_TASK INSTRUCTIONS_. Reproduce verbatim the lines of the material below, starting at the line with "nose: (793, 394)" and ending at the line with "right shoulder: (252, 656)", both inclusive; skip the rest.

_RECORDS TO USE_.

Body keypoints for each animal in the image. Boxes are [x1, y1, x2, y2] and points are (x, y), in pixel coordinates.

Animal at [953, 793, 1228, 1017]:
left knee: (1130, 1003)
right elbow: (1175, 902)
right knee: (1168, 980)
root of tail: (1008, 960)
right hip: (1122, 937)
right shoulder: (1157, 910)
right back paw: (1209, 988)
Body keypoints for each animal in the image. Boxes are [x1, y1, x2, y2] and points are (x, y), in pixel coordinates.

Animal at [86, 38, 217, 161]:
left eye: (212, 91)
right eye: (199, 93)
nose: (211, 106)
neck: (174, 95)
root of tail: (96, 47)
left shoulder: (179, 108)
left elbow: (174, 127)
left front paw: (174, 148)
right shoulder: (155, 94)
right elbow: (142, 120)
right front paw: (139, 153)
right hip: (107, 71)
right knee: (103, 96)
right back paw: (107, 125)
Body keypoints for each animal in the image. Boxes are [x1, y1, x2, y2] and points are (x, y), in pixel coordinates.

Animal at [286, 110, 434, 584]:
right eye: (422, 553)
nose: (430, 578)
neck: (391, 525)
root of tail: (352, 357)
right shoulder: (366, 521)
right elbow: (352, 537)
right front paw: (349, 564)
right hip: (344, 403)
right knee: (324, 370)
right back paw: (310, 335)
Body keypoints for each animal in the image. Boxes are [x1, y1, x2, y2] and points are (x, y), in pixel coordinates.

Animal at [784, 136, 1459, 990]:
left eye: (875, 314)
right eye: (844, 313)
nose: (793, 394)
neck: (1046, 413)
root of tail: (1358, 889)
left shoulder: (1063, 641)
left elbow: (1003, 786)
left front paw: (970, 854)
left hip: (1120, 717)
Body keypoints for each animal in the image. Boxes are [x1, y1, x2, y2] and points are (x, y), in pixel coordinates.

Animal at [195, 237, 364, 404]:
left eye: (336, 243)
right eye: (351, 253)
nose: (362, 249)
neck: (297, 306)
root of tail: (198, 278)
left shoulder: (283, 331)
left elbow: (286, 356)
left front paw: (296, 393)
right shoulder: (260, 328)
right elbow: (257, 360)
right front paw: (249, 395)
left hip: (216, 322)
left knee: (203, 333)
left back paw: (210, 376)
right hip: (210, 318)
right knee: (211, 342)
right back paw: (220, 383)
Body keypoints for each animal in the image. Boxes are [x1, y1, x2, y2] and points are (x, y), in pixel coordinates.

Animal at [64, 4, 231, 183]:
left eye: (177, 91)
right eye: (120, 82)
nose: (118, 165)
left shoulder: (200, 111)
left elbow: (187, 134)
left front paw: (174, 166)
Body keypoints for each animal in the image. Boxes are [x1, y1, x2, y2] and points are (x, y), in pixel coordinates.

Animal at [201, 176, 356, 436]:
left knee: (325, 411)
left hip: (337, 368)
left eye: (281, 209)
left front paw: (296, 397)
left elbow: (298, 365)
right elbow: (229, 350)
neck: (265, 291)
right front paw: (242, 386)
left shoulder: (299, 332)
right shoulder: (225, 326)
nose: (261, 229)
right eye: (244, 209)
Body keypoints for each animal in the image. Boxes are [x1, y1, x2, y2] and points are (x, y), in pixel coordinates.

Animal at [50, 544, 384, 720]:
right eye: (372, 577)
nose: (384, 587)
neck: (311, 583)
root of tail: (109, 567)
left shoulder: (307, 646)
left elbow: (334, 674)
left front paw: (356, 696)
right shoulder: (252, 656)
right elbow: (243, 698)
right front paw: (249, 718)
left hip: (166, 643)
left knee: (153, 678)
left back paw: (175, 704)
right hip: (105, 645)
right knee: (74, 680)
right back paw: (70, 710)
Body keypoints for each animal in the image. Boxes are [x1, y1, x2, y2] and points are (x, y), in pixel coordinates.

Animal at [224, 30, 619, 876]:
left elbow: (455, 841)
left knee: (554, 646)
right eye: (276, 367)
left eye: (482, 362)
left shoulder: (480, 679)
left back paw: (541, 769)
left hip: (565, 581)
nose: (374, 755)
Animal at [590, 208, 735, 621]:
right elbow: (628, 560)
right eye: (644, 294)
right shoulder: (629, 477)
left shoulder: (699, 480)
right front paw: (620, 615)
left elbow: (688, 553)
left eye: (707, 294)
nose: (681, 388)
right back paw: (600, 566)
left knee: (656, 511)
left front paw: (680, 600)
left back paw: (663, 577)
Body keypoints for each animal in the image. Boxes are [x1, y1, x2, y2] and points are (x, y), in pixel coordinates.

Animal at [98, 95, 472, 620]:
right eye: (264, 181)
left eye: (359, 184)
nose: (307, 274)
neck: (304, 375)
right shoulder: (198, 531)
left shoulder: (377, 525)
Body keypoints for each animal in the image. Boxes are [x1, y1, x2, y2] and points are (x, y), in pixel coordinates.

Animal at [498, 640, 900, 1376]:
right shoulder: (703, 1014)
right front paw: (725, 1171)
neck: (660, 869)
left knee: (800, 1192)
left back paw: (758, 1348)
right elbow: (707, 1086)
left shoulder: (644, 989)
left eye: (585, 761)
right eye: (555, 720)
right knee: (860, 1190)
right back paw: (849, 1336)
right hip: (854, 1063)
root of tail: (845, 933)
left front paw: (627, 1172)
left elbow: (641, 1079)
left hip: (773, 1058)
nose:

_RESPONSE TO THIS EXERCISE_.
nose: (793, 394)
neck: (1046, 413)
root of tail: (1358, 889)
left shoulder: (1063, 641)
left elbow: (1003, 786)
left front paw: (970, 854)
left hip: (1120, 717)
Body keypoints for each animal in the image. Boxes are [x1, y1, x2, y2] and points are (x, y), in pixel coordinates.

Animal at [195, 237, 364, 404]:
left eye: (336, 243)
right eye: (351, 253)
nose: (362, 249)
neck: (297, 306)
root of tail: (198, 278)
left shoulder: (283, 331)
left elbow: (286, 356)
left front paw: (296, 393)
right shoulder: (260, 328)
right elbow: (257, 360)
right front paw: (249, 395)
left hip: (216, 322)
left knee: (203, 333)
left back paw: (210, 376)
right hip: (210, 318)
right knee: (211, 342)
right back paw: (220, 383)
Body keypoints for each animal in the image. Boxes are [x1, y1, x2, y2] and points are (x, y), in pixel coordinates.

Animal at [64, 4, 231, 183]:
left eye: (177, 91)
right eye: (120, 82)
nose: (118, 165)
left shoulder: (200, 111)
left elbow: (187, 134)
left front paw: (174, 166)
Body keypoints for each animal in the image. Boxes are [x1, y1, x2, y2] and points are (x, y), in pixel coordinates.

Animal at [201, 176, 356, 436]:
left knee: (325, 411)
left hip: (337, 368)
left eye: (281, 209)
left front paw: (296, 397)
left elbow: (298, 365)
right elbow: (229, 350)
neck: (265, 291)
right front paw: (242, 386)
left shoulder: (299, 332)
right shoulder: (225, 326)
nose: (261, 229)
right eye: (244, 209)
Body keypoints for each animal in the image. Boxes are [x1, y1, x2, y2] and points are (x, y), in pixel coordinates.

Animal at [50, 544, 384, 720]:
right eye: (372, 577)
nose: (384, 587)
neck: (311, 583)
root of tail: (109, 567)
left shoulder: (307, 646)
left elbow: (334, 674)
left front paw: (356, 696)
right shoulder: (252, 656)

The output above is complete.